As we work backwards by start position, each time we encounter a valid word we will recurse with the substring preceding the word, and then prepend each result from the recursion to our "current" valid word to generate an array of our valid solution sentences. We don't recurse if start is 0 as we have reached the beginning of the string and can simply add the valid word to our array of solutions and return.

In pseudo-code (I have a running solution in PHP that I can generalize and post if there is interest, though it is much better left as an exercise for the reader)

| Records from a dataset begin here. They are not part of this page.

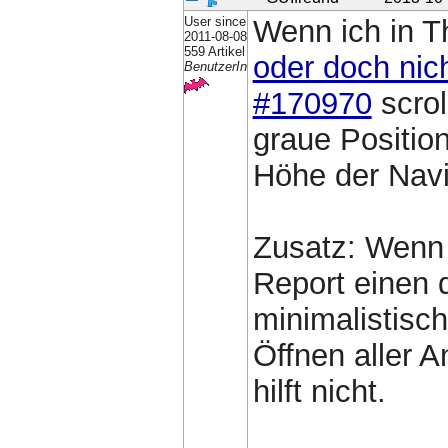
User since
Wenn ich in 
2011-08-08
559 Artikel
oder doch nic
BenutzerIn
#170970
scrol
graue Positio
Höhe der Navi
Zusatz: Wenn 
Report einen d
minimalistisch
Öffnen aller A
hilft nicht.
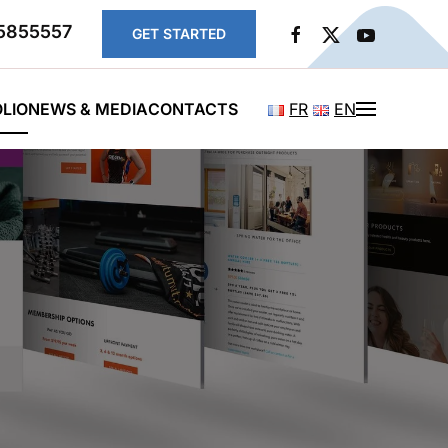
5855557
GET STARTED
LIO
NEWS & MEDIA
CONTACTS
FR
EN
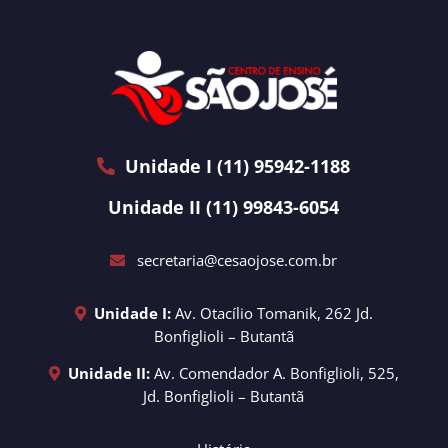
Unidade I (11) 95942-1188
Unidade II (11) 99843-6054
secretaria@cesaojose.com.br
Unidade I:
Av. Otacílio Tomanik, 262 Jd.
Bonfiglioli – Butantã
Unidade II:
Av. Comendador A. Bonfiglioli, 525,
Jd. Bonfiglioli – Butantã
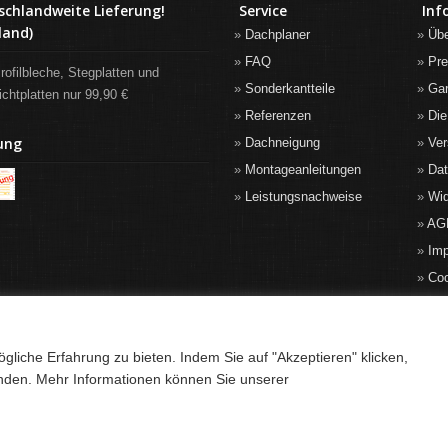
schlandweite Lieferung!
Service
Inf
land)
Dachplaner
Üb
FAQ
Pre
rofilbleche, Stegplatten und
Sonderkantteile
Gar
ichtplatten nur 99,90 €
Referenzen
Die
ung
Dachneigung
Ver
Montageanleitungen
Da
Leistungsnachweise
Wid
AG
Im
Co
liche Erfahrung zu bieten. Indem Sie auf "Akzeptieren" klicken,
anden. Mehr Informationen können Sie unserer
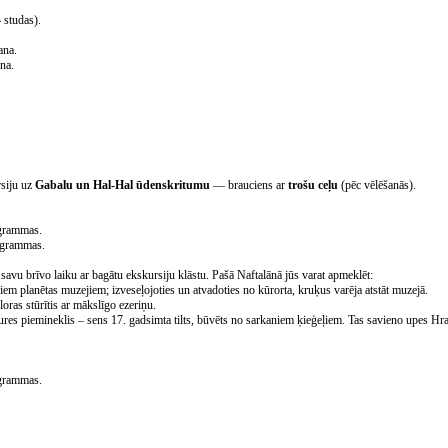
4
studas).
ana.
na.
rsiju uz
Gabalu un Hal-Hal ūdenskritumu
— brauciens ar
trošu ceļu
(pēc vēlēšanās).
grammas.
ogrammas.
avu brīvo laiku ar bagātu ekskursiju klāstu. Pašā Naftalānā jūs varat apmeklēt:
iem planētas muzejiem; izveseļojoties un atvadoties no kūrorta, kruķus varēja atstāt muzejā.
oras stūrītis ar mākslīgo ezeriņu.
tures piemineklis – sens 17. gadsimta tilts, būvēts no sarkaniem ķieģeļiem. Tas savieno upes Hr
grammas.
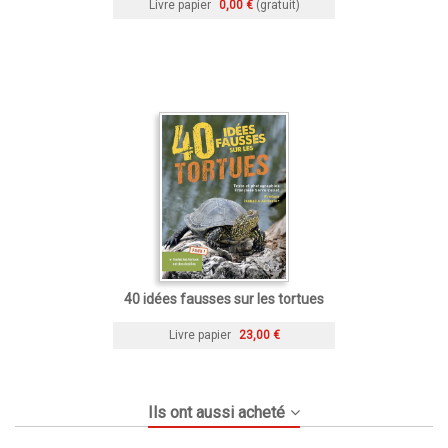
Livre papier
0,00 €
(gratuit)
40 idées fausses sur les tortues
Livre papier
23,00 €
Ils ont aussi acheté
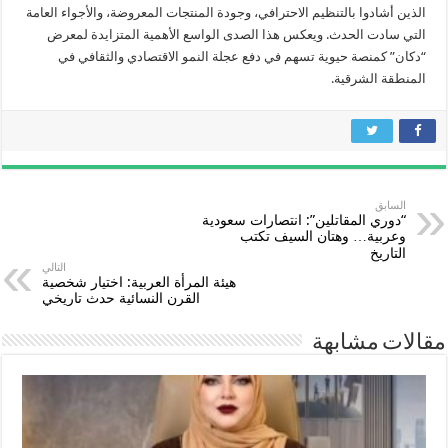
الذين أشادوا بالتنظيم الاحترافي، وجودة المنتجات المعروضة، والأجواء العامة
التي سادت الحدث. ويعكس هذا الصدى الواسع الأهمية المتزايدة لمعرض
“دكان” كمنصة حيوية تسهم في دفع عجلة النمو الاقتصادي والثقافي في
المنطقة الشرقية.
السابق
“دوري المقاتلين”: انتصارات سعودية
وعربية… وهتان السيف تكتب
التاريخ
التالي
هيئة المرأة العربية: اختيار شخصية
القرن النسائية حدث تاريخي
مقالات مشابهة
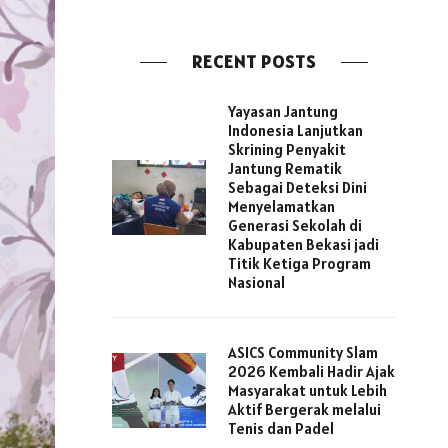
RECENT POSTS
Yayasan Jantung
Indonesia Lanjutkan
Skrining Penyakit
Jantung Rematik
Sebagai Deteksi Dini
Menyelamatkan
Generasi Sekolah di
Kabupaten Bekasi jadi
Titik Ketiga Program
Nasional
ASICS Community Slam
2026 Kembali Hadir Ajak
Masyarakat untuk Lebih
Aktif Bergerak melalui
Tenis dan Padel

 function find_sentences(string) {
     sentences = [];
     end = length(string) - 1;
     for (start = end; start >= 0; start--) {
         sublength = end - start + 1;
         substring = substring(string, start, sublength);
         if (is_word(substring)) {
             if (start > 0) {
                 next = substring(string, 0, start);
                 recurse = find_sentences(next);
                 foreach (recurse as result) {
                     sentences[] = result + ' ' + substring;
                 }
             } else {
                 sentences[] = substring;
             }
         }
     }
     return sentences;
 }

Enjoy! Any questions, I'll be happy to answer as best I can.

Also, thanks to ArmedMonkey - when I originally began on a solution for a similar problem, it was your solution that 'tipped' me off to the solution I described above.